A Quick Thought: Dorothy Day and the Catholic Worker Movement
“The only answer in this life, to the loneliness we are all bound to feel, is community. The living together, working together, sharing together, loving God and loving our brother, and living close to him in community so we can show our love for him.” Dorothy Day, The Long Lonelines (Harper Row 1980), p. 243
I first read Dorothy Day’s autobiography The Long Loneliness, as a college student in 1980. It had been re-printed that year on the occasion of her death, and the famous war resistor and anti- nuclear war activist Father Daniel Berrigan had written a new introduction from his prison cell while awaiting trial as part of the Plowshares. The Plowshares—an activist group that used civil disobedience as a protest mechanism, had attacked and destroyed a nuclear missile silo in Pennsylvania with small hand tools. I had heard Berrigan speak against the Vietnam War on several occasions in people’s homes or in church basements while I was a high school student in the early 70’s. He looked to Dorothy Day for inspiration. In his forward, he said, “She urged our consciences off the beaten track.”
Dorothy Day’s Catholic Worker newspaper. and the Catholic Worker Movement, are both geared toward providing the homeless with a place to live and a job. Knowing that was all part of what it meant to grow up Catholic and a New Yorker in the 60’s, 70’s, and 80’s. My Catholic high school, located in the suburbs of Northern New Jersey and run by a fairly large and young community of monks (who followed the Rule of St. Benedict), always had a stack of the latest Catholic Worker newspapers in the library, free for the taking. Fr. Barry (some names and locations have been changed going forward to protect the guilty), the librarian for our school and the neighboring Assumption Abbey (the monastic community that ran it), would make monthly journeys in the school van into the East Village. There he would stop at The Catholic Worker House to pick up the newspapers. He often took small groups of students with him.

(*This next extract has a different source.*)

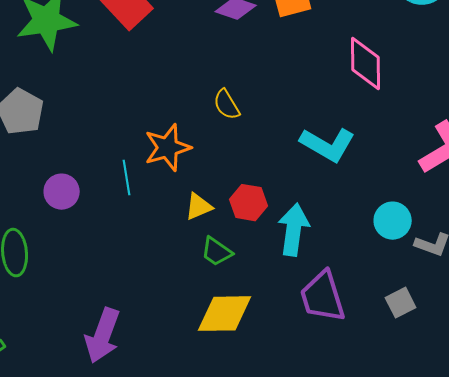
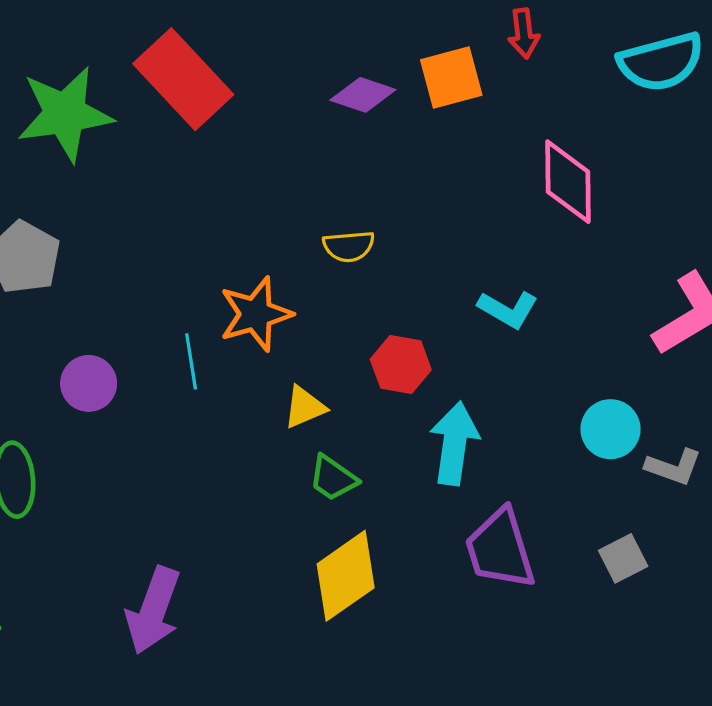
yellow semicircle: (227, 105) -> (349, 246), turned -64
cyan L-shape: (328, 145) -> (508, 309), size x0.7
red hexagon: (249, 203) -> (401, 365), moved
yellow diamond: (225, 314) -> (346, 576), turned -34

I went with him once. I was maybe 14 years old and a freshman in the all-boys high school in 1973 or 74. I only recall that he introduced his small band of prep school students to a few of the men running the press in a garage off of a back alley somewhere on the Lower East side. On the way back, we stopped for lunch in the same LES neighborhood where we ate steaming plates of Ukrainian food. I recall it cost next to nothing to fill up on sauerkraut and sausages. I can still smell the ink and hear the ca-chunk, ca-chunk, ca-chunk of the small press. I can still taste the sour cabbage and rich meat of the kielbasa. I can still hear Fr. Barry introduce the workers, all young bearded men in dirty overalls. “These men do good work, and live together, and help the poor,” Fr. Barry said. They smiled and shook hands with us. Later, on the ride home, I still recall asking Fr. Barry “are they monks, too?” “In a way,” he answered. “They live in community, but they don’t formally profess vows. But they are monastic. I would say that. They follow the teachings and rule of Dorothy Day.” That thought stayed with me all these years.
We all knew Dorothy Day through her writings championing the cause of Labor and decrying the loss of so many lives in the Vietnam War her The Catholic Worker newspaper, which still costs only a penny to this day. We heard of her in many discussions in religion class, and from debates around the family dinner table. Basically, it came down to this: Was Dorothy Day a Saint or a Communist? Were Catholic Worker Houses religious communities or hippie communes? Was conscientious objection during the Vietnam War an act of pacifism and courage, or of anti-American sentiment and cowardice? At my high school, Dorothy Day was a hero and living saint.
Today it seems those questions are still relevant for all of us trying to live God’s love in our friendships, relationships, marriages, and intentional communities. It forces us to confront a profound myth about monasticism: what does it mean to live a life of community-based on love? Throughout my life, I have learned what community and monasticism can mean in the post-modern world. But back in the 1970s, Fr. Barry already knew, as Dorothy Day knew, and those young bearded men running the presses at The Catholic Worker knew: we are all monks in the post-modern world. As Adam Bucko and Matthew Fox explain in their book Occupy Spirituality (Random House 2013), in a world of new communities and new monasticism, we no longer have to restrict our thinking of what it means to be a member of the Divine Sangha to those living behind the ancient walls of abbeys and monasteries. Although these formal monastic communities are important and still have a place in both Eastern and Western spirituality today, Saints like Dorothy Day (technically still a Blessed Servant of the Church or something like that on the road to beatification) lived and worked “in the world” and in community, doing the important work of sacred activism while living among those who needed help most in the cities of the world.
Dorothy Day was and continues to be a woman of inspiration and light for me while I learn to navigate the world in a new way: as God’s servant in ministry to his people, exploring the new monasticism, and navigating the long loneliness.